- Education: Wesley Girls' High School; Achimota School
- Alma mater: Harvard Business School
- Known for: First woman to become country director of IBM in Africa

= Angela Kyerematen-Jimoh =

Ghanaian business person

Angela Kyerematen-Jimoh is a Ghanaian business leader and the founder and CEO of Brainwave Tech Africa, a technology company focused on innovative solutions for the African continent. She was previously Microsoft’s Strategic Partnership Lead for Africa.

Prior to founding Brainwave Tech Africa and Microsoft, she served as the executive director/regional head for IBM North, East, and West Africa from 2019 to 2021. She is the former country general manager for Ghana. She is the first woman to become country director of IBM in Africa and the first African woman to be appointed regional general manager.

== Education ==
Kyerematen-Jimoh holds a BA in Marketing and French. She is an alumna of Harvard Business School and London Guildhall College.

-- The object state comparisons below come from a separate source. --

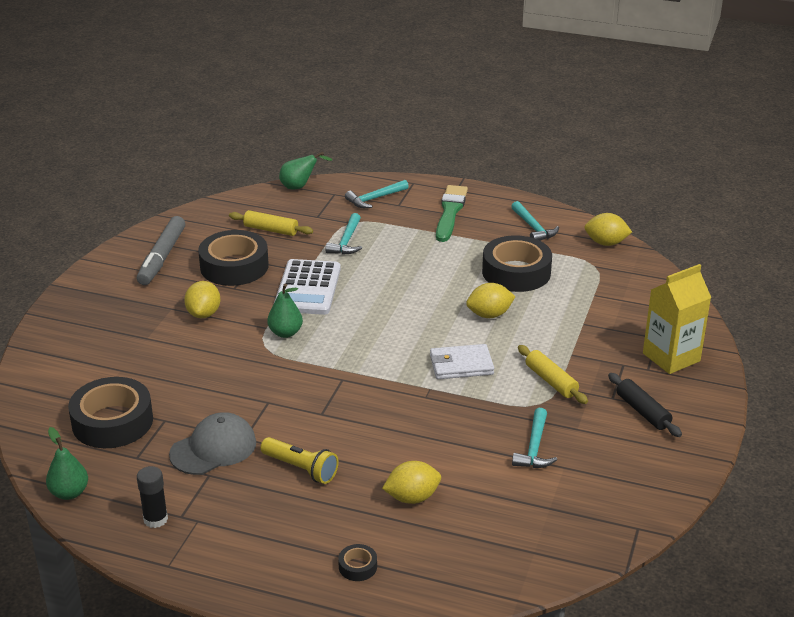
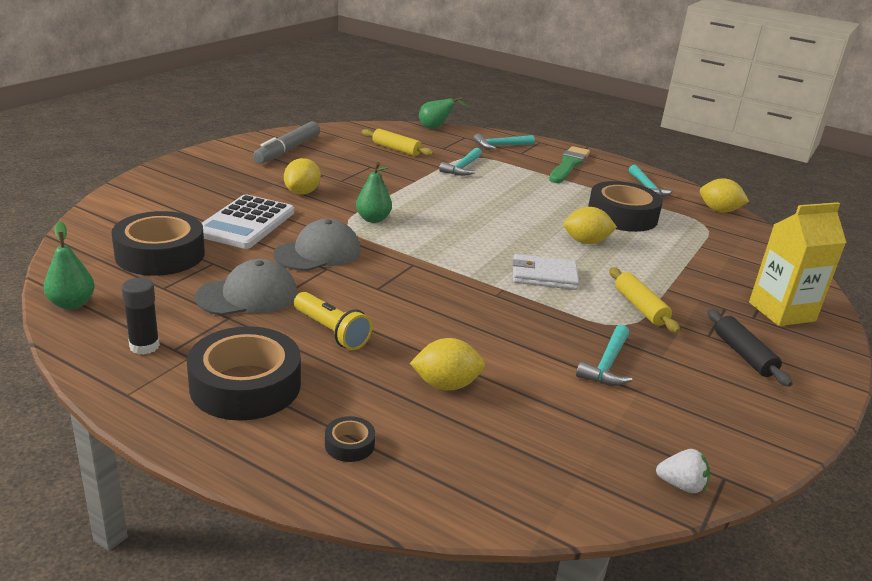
camera: 10 degrees right, 5 degrees down
black tape [198,230,269,286] -> black tape moved to [187,326,301,421]
white calculator [274,259,341,315] -> white calculator moved to [202,194,294,249]
none -> grey cap [273,219,361,271]
none -> white strawberry [656,449,710,493]

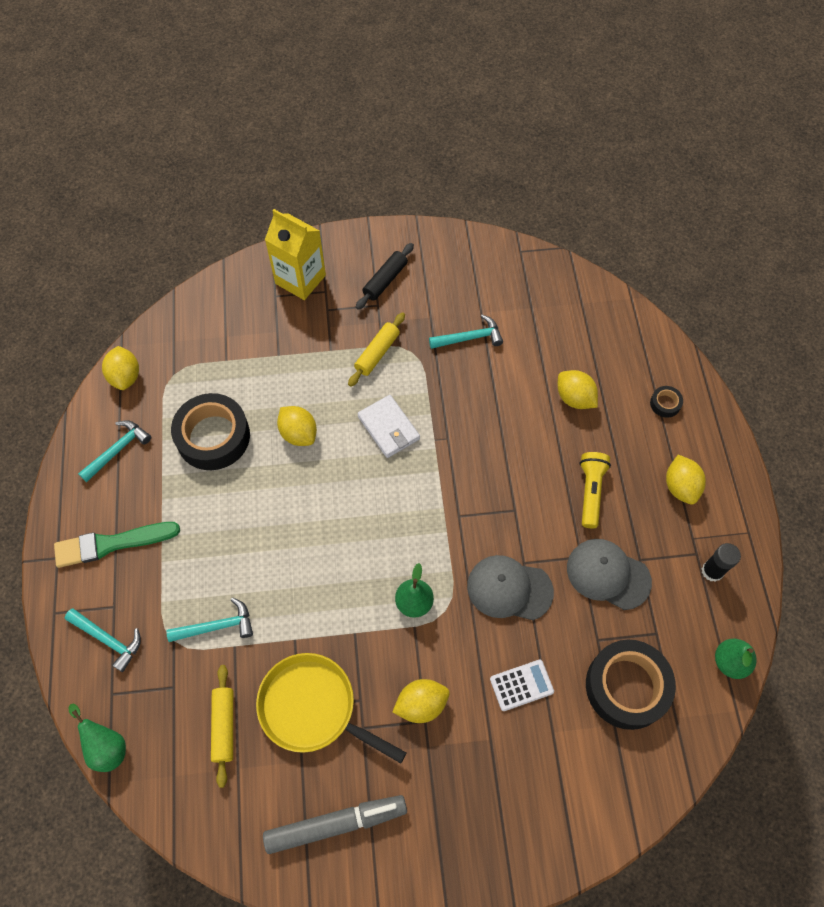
camera: 125 degrees left, 35 degrees up
black tape [187,326,301,421] -> yellow lemon [666,455,706,504]
white calculator [202,194,294,249] -> white calculator [490,660,554,711], size x0.55
white strawberry [656,449,710,493] -> none
none -> yellow pan [256,653,407,763]

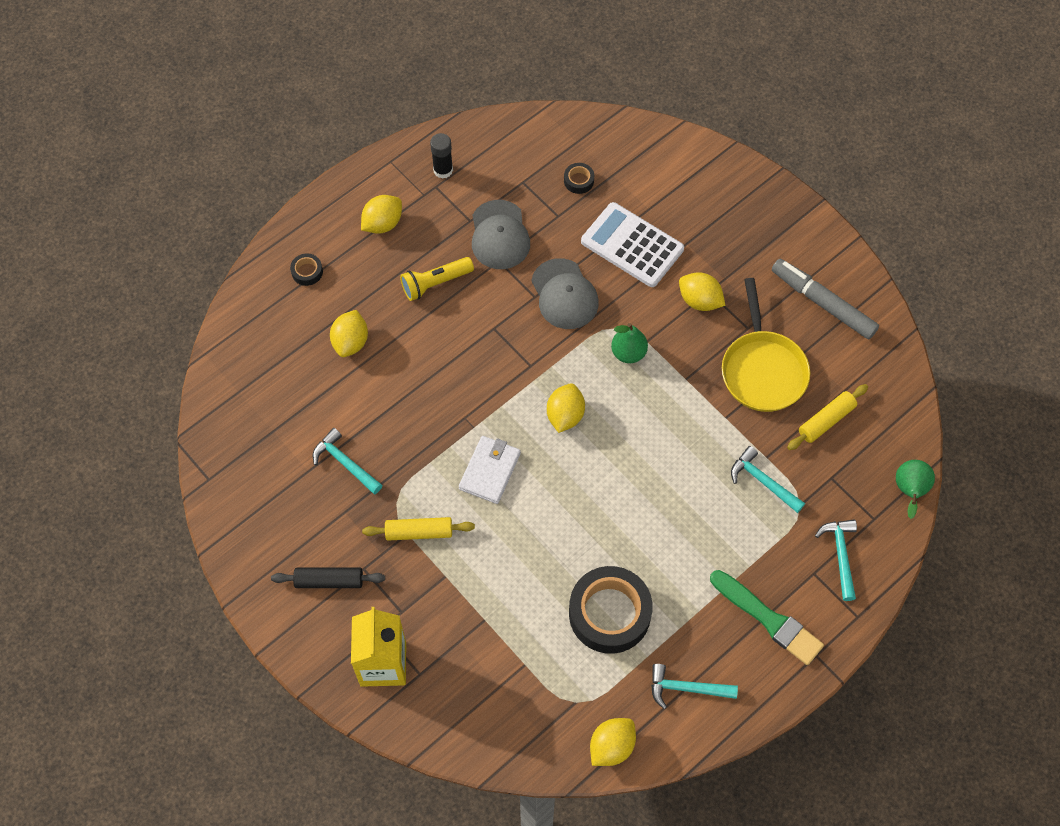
camera: 125 degrees left, 0 degrees up
yellow lemon [277,406,317,446] -> yellow lemon moved to [547,383,585,433]
white calculator [490,660,554,711] -> white calculator [581,202,684,287], size x1.81
black tape [586,640,676,730] -> black tape [564,163,594,194], size x0.42
green pear [715,639,757,679] -> none

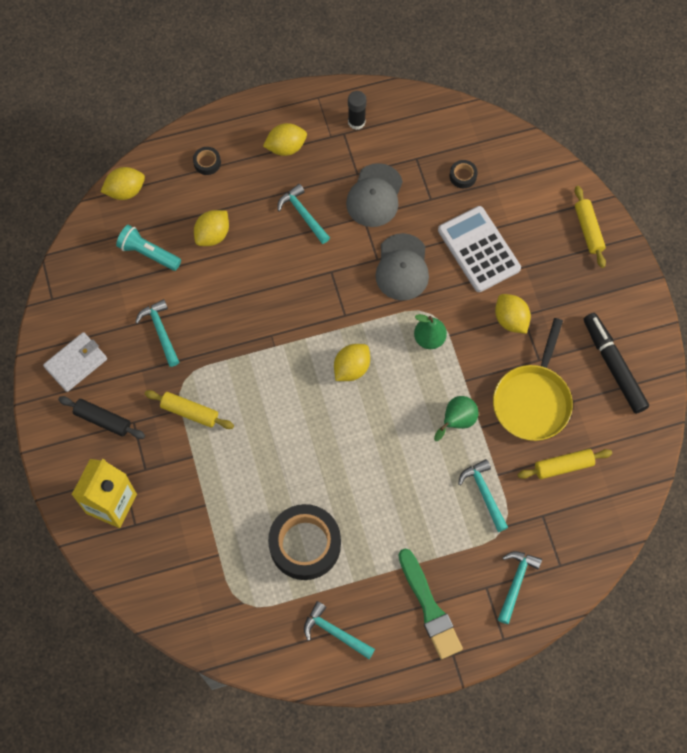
camera: 25 degrees right, 5 degrees up
yellow flashlight [400,257,474,301] -> turquoise hammer [278,184,330,244]
white wallet [459,436,521,504] -> white wallet moved to [43,332,107,392]
yellow lemon [590,718,636,766] -> yellow lemon moved to [101,167,145,200]
grey marker [772,259,879,339] -> black marker [584,313,649,414]
green pear [896,460,935,519] -> green pear moved to [434,396,479,441]
none -> turquoise flashlight [116,225,181,271]
none -> yellow rolling pin [575,186,606,268]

She is also an old student of Wesley Girls' High School and Achimota School in Ghana.

== Career ==
Kyerematen-Jimoh has 20 years of extensive working experience in the financial services and technology industries in Africa and Europe. In 2011, she joined IBM as the territory marketing manager responsible for IBM West Africa. She later moved to Nairobi, Kenya as strategy leader for IBM's Central, East and West Africa operations.

Kyerematen-Jimoh served as a member of the governing board of the Bank of Ghana from 2021 to 2025, chaired by Dr. Ernest Addison. The board is responsible for the formulation of policies for the achievement of the central bank's objectives.

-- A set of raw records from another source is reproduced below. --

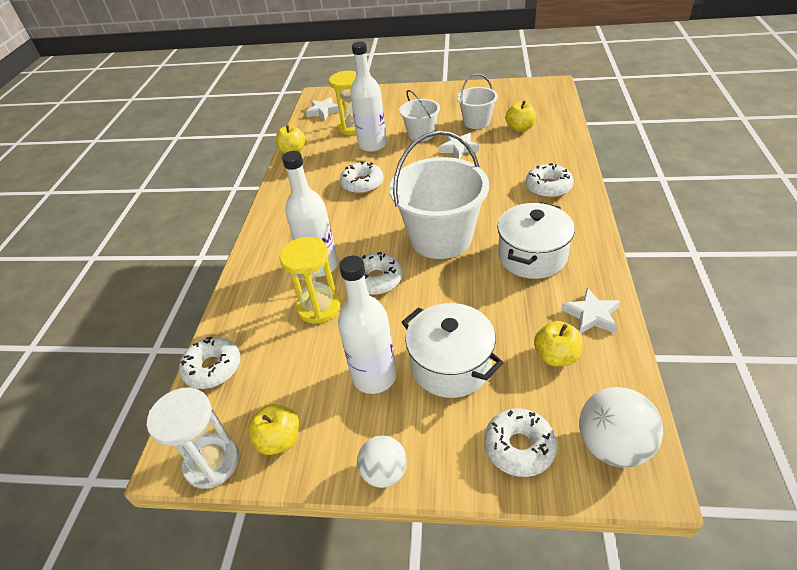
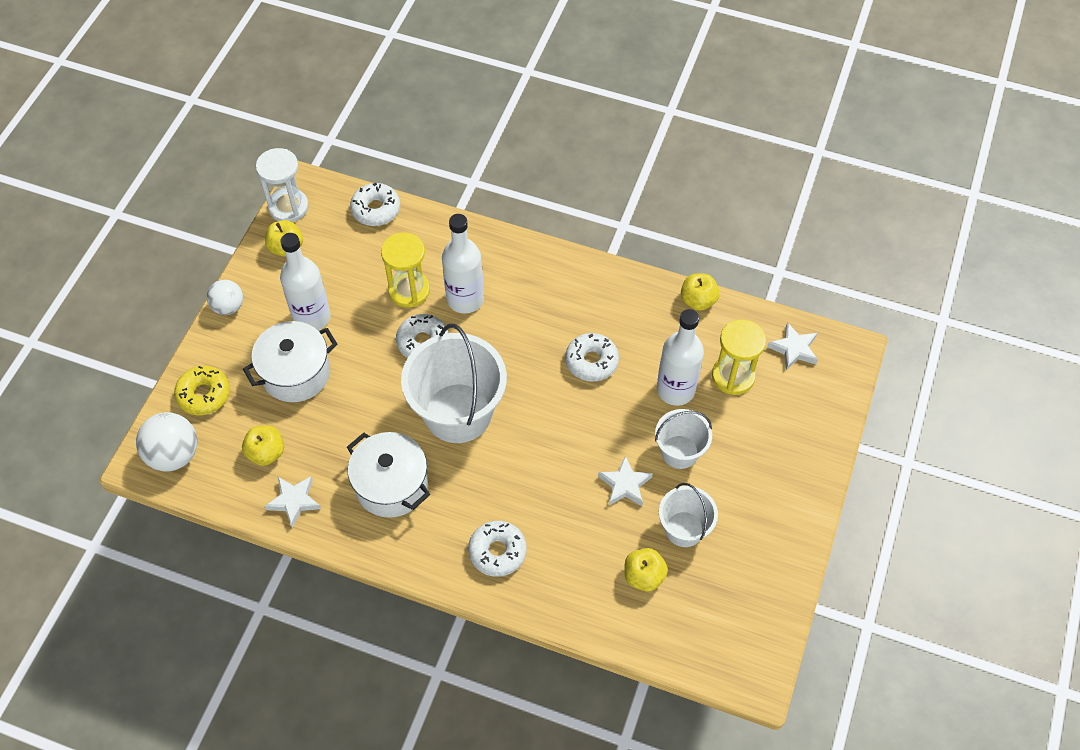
camera: 100 degrees right, 15 degrees up
white donut [484,408,557,477] -> yellow donut [174,365,230,415]

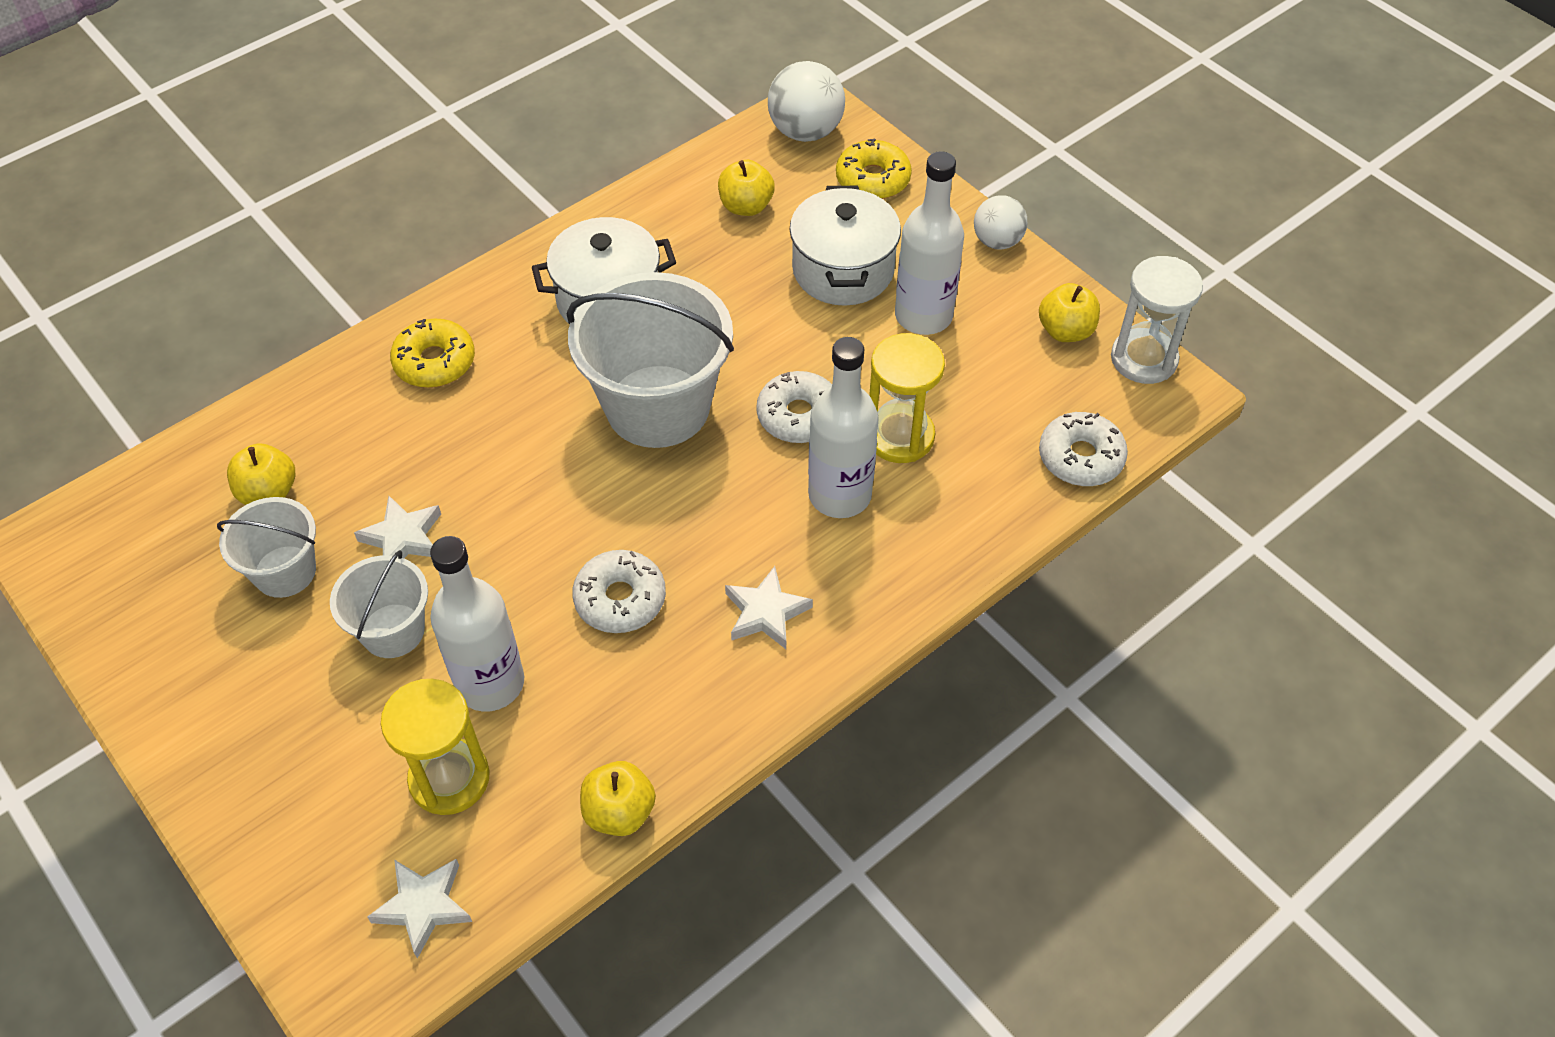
camera: 120 degrees right, 5 degrees down
white star [265,476,321,528] -> white star moved to [725,566,813,649]
white donut [468,521,526,577] -> yellow donut [390,319,475,388]

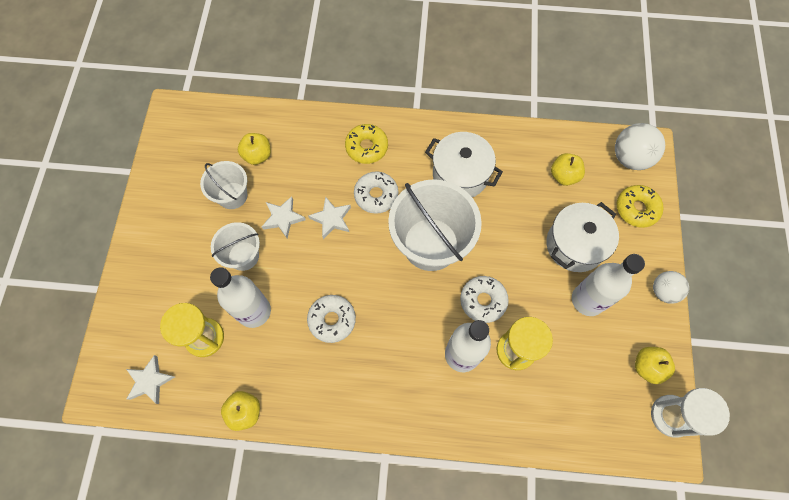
camera: 45 degrees right, 15 degrees up
white star [725,566,813,649] -> white star moved to [308,196,351,239]
white donut [1039,412,1128,486] -> white donut moved to [354,171,398,214]

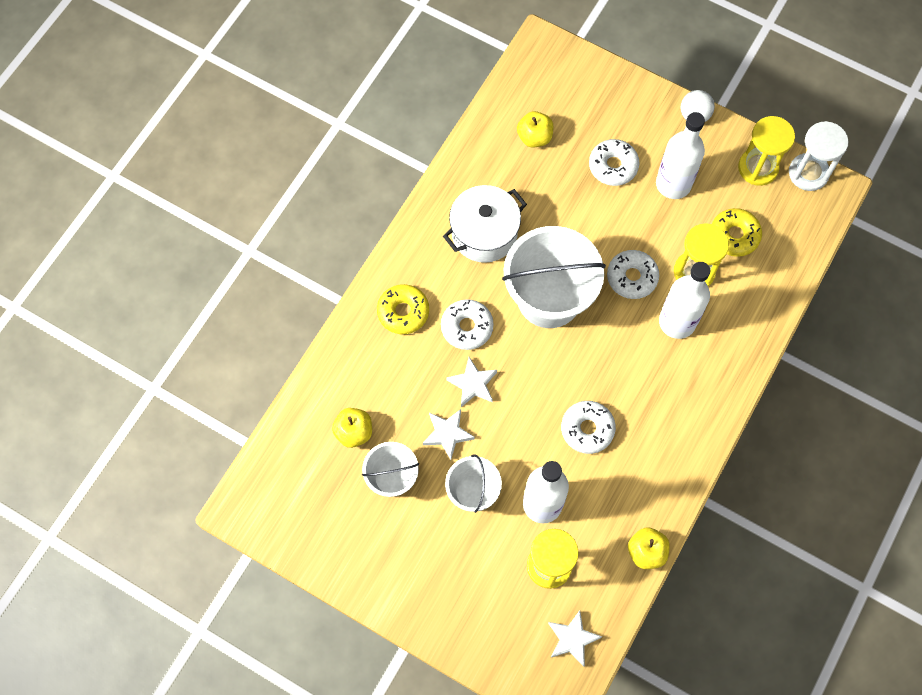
camera: 65 degrees left, 0 degrees up
white pot [546,202,619,272] -> white donut [589,139,640,186]
white ball [615,123,665,170] -> none
yellow donut [617,185,663,228] -> yellow donut moved to [712,208,762,257]
yellow apple [635,347,675,384] -> yellow hourglass [738,116,795,186]

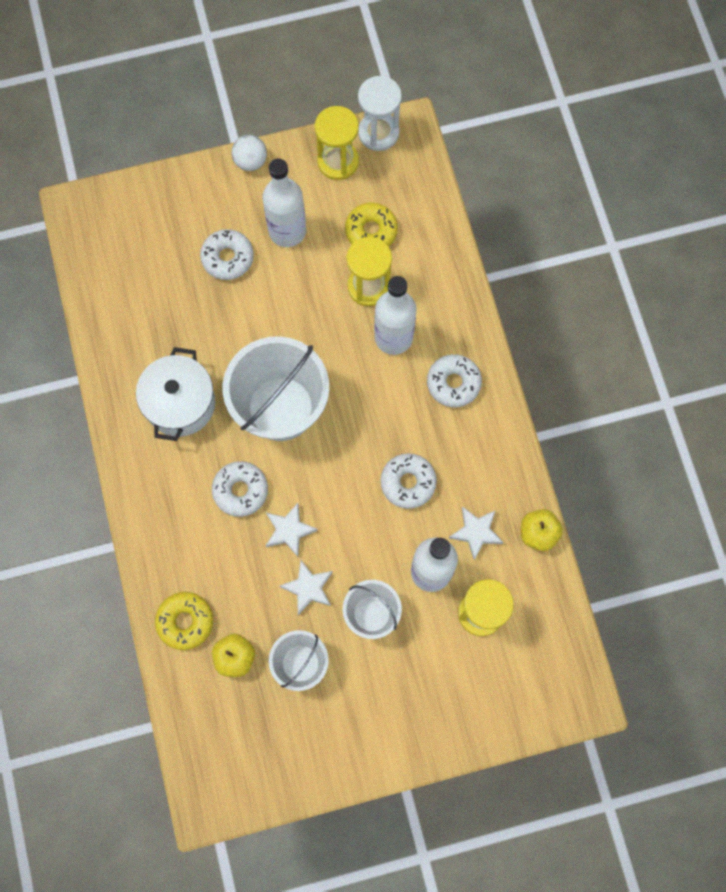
camera: 45 degrees left, 5 degrees up
yellow donut [377,284,429,334] -> yellow donut moved to [155,592,213,650]
yellow apple [517,111,554,148] -> none
white star [548,610,602,667] -> white star moved to [449,506,504,560]
white donut [607,250,659,299] -> white donut moved to [427,354,482,408]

In 2025, Angela joined the Institute of Directors UK as a member and was also sworn in as a member of the governing board of National Information Technology Agency, Ghana.

Before joining IBM, she worked in the UK for UBS Investment Bank and ABN AMRO Bank.

In January 2022, Microsoft announced the appointment of Kyerematen-Jimoh as the new Africa Strategic Partnerships Manager in its new Africa Transformation Office (ATO). The office focuses on facilitating growth and investment in four key development areas: digital infrastructure, skills development, small and medium enterprises (SMEs) and startups.

Angela has spent the past decade serving as a Board Member of various institutions, including the Bank of Ghana, Unilever Ghana, Global Legal Entity Identifier Foundation, Allianz Life Ghana Limited, Student Loan Trust Fund Ghana, Bayport Financial Services and the American Chamber of Commerce, Ghana.

== Awards ==
WomanRising ranked her among the Top 50 Corporate Women Leaders in Ghana for 2016. In 2018, she was awarded the Corporate Personality of the Year by Glitz Africa. In 2023, she was named by Forbes Afrique among the Top 50 Women Managers in Africa. In 2020, Kyerematen-Jimoh was named among Africa’s 2020 Top 100 Most Influential Women by Avance Media.